Fiil kök veya gövdesinin karşıladığı hareketi nesneler, bir takım şekiller içinde yaparlar. Hareket ancak bir takım kalıplara, bir takım şekillere dökülerek nesnelere bağlanırlar. Nesnelere bağlanmak için hareketin girdiği bu kalıpları, bu şekilleri karşılamak için fiil kök veya gövdesi şekil eklerini alarak fiil şekilleri veya fiil kipleri denilen gramer şekillerine girerler ve şekil ekleri, fiilin ne şekilde yapıldığını yani kısacası hareket şekillerini gösteren eklerdir (Ergin 2012: 288).

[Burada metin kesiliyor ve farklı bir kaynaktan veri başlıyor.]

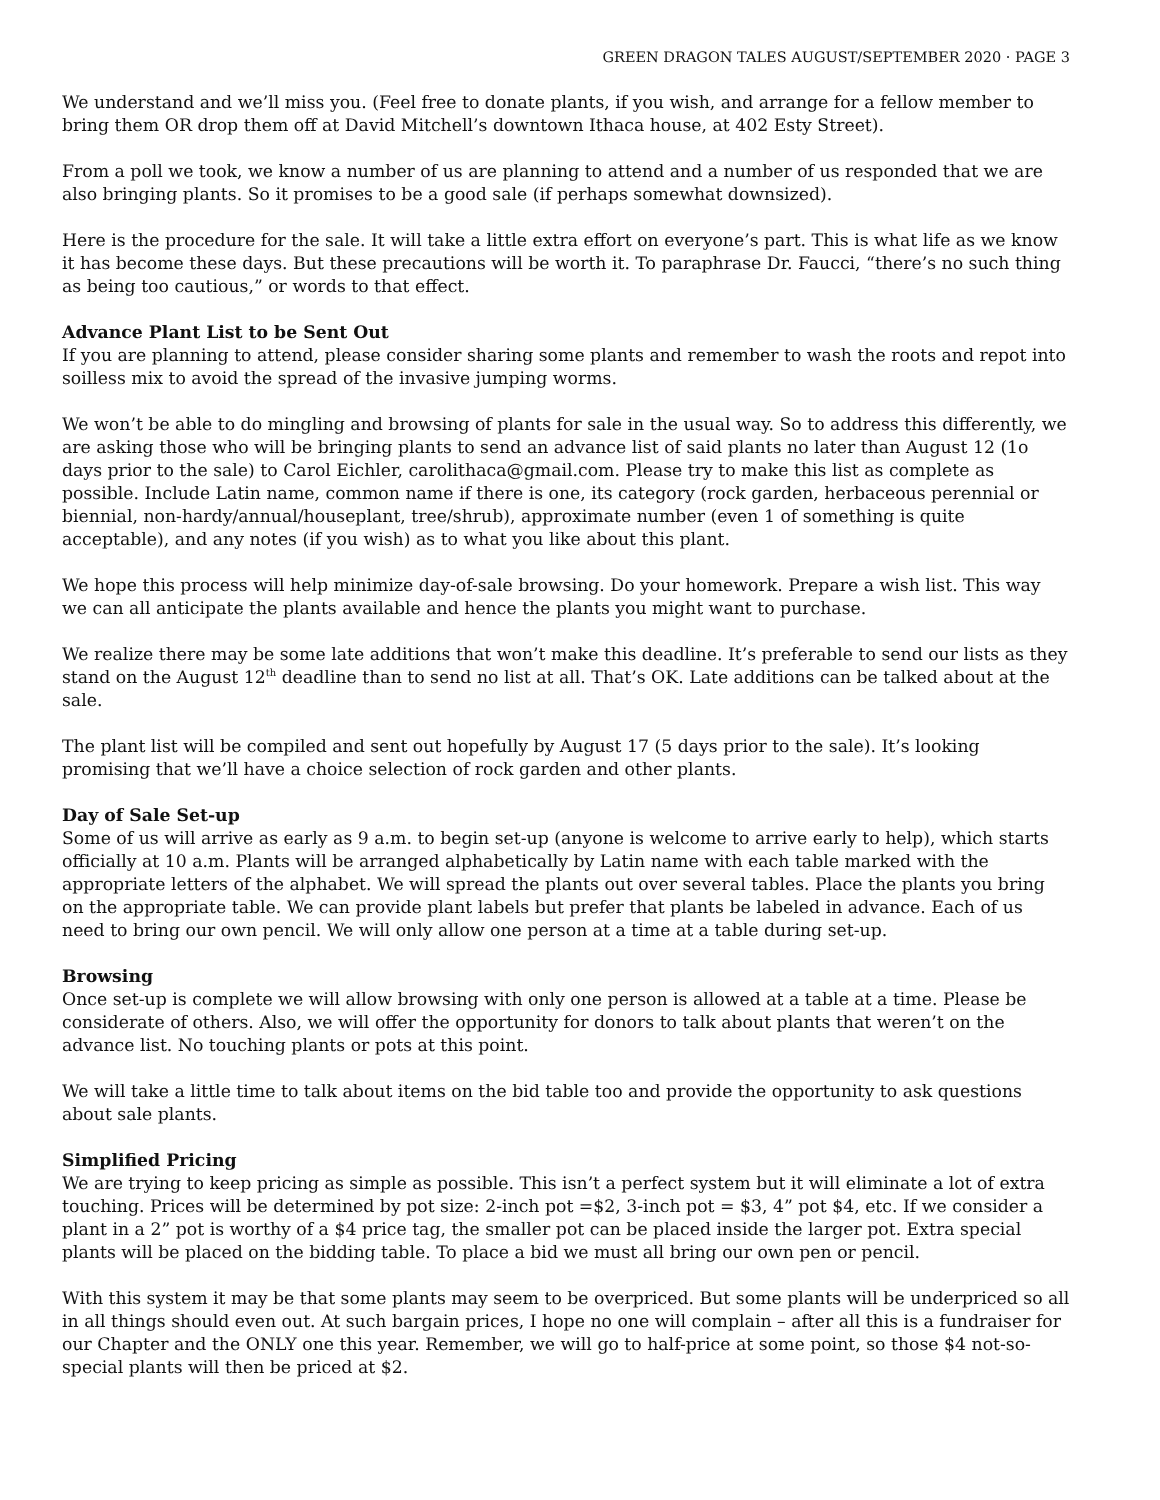GREEN DRAGON TALES AUGUST/SEPTEMBER 2020 · PAGE 3
We understand and we’ll miss you. (Feel free to donate plants, if you wish, and arrange for a fellow member to bring them OR drop them off at David Mitchell’s downtown Ithaca house, at 402 Esty Street).
From a poll we took, we know a number of us are planning to attend and a number of us responded that we are also bringing plants. So it promises to be a good sale (if perhaps somewhat downsized).
Here is the procedure for the sale. It will take a little extra effort on everyone’s part. This is what life as we know it has become these days. But these precautions will be worth it. To paraphrase Dr. Faucci, “there’s no such thing as being too cautious,” or words to that effect.
Advance Plant List to be Sent Out
If you are planning to attend, please consider sharing some plants and remember to wash the roots and repot into soilless mix to avoid the spread of the invasive jumping worms.
We won’t be able to do mingling and browsing of plants for sale in the usual way. So to address this differently, we are asking those who will be bringing plants to send an advance list of said plants no later than August 12 (1o days prior to the sale) to Carol Eichler, carolithaca@gmail.com. Please try to make this list as complete as possible. Include Latin name, common name if there is one, its category (rock garden, herbaceous perennial or biennial, non-hardy/annual/houseplant, tree/shrub), approximate number (even 1 of something is quite acceptable), and any notes (if you wish) as to what you like about this plant.
We hope this process will help minimize day-of-sale browsing. Do your homework. Prepare a wish list. This way we can all anticipate the plants available and hence the plants you might want to purchase.
We realize there may be some late additions that won’t make this deadline. It’s preferable to send our lists as they stand on the August 12<sup>th</sup> deadline than to send no list at all. That’s OK. Late additions can be talked about at the sale.
The plant list will be compiled and sent out hopefully by August 17 (5 days prior to the sale). It’s looking promising that we’ll have a choice selection of rock garden and other plants.
Day of Sale Set-up
Some of us will arrive as early as 9 a.m. to begin set-up (anyone is welcome to arrive early to help), which starts officially at 10 a.m. Plants will be arranged alphabetically by Latin name with each table marked with the appropriate letters of the alphabet. We will spread the plants out over several tables. Place the plants you bring on the appropriate table. We can provide plant labels but prefer that plants be labeled in advance. Each of us need to bring our own pencil. We will only allow one person at a time at a table during set-up.
Browsing
Once set-up is complete we will allow browsing with only one person is allowed at a table at a time. Please be considerate of others. Also, we will offer the opportunity for donors to talk about plants that weren’t on the advance list. No touching plants or pots at this point.
We will take a little time to talk about items on the bid table too and provide the opportunity to ask questions about sale plants.
Simplified Pricing
We are trying to keep pricing as simple as possible. This isn’t a perfect system but it will eliminate a lot of extra touching. Prices will be determined by pot size: 2-inch pot =$2, 3-inch pot = $3, 4” pot $4, etc. If we consider a plant in a 2” pot is worthy of a $4 price tag, the smaller pot can be placed inside the larger pot. Extra special plants will be placed on the bidding table. To place a bid we must all bring our own pen or pencil.
With this system it may be that some plants may seem to be overpriced. But some plants will be underpriced so all in all things should even out. At such bargain prices, I hope no one will complain – after all this is a fundraiser for our Chapter and the ONLY one this year. Remember, we will go to half-price at some point, so those $4 not-so-special plants will then be priced at $2.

Üstünova’nın ifadesiyle, zaman kavramı üç aşamada somutlaşır. Eylemde soyut olarak bulunan zaman, bildirme kipi ekleriyle zaman çizgisi içindeki genel yerine oturur. Bir önceki durumuna göre bir derece somutlaşma gerçekleşse de, yine belirsiz soyut bir zaman söz konusudur. Zaman ifade eden sözcük ya da sözcük öbeklerinin devreye girmesiyle somutlaşma derecesi bir adım daha ilerler. Ancak her seferinde eylemin gerçekleşme anının tam olarak verildiği söylenememektedir. Bilinmezliğin, buna rağmen sürdüğü görülmektedir (Üstünova 2005: 2).

0.1.3. Kip ve Zaman

Zaman kavramı üzerinde dil bilgisi kaynaklarında yer alan genel yaklaşımlardan örnekler verildiği bu noktada, zaman kavramı ile en çok karıştırılan konu olan kip kavramı üzerinde durmak yerinde olacaktır. Kip konusu dilbilgisel kaynaklarda ve araştırmacılarca üzerinde en çok tartışılan, farklı yorumların yapıldığı ve zaman kavramı ile iç içe geçen konuların başında gelmektedir.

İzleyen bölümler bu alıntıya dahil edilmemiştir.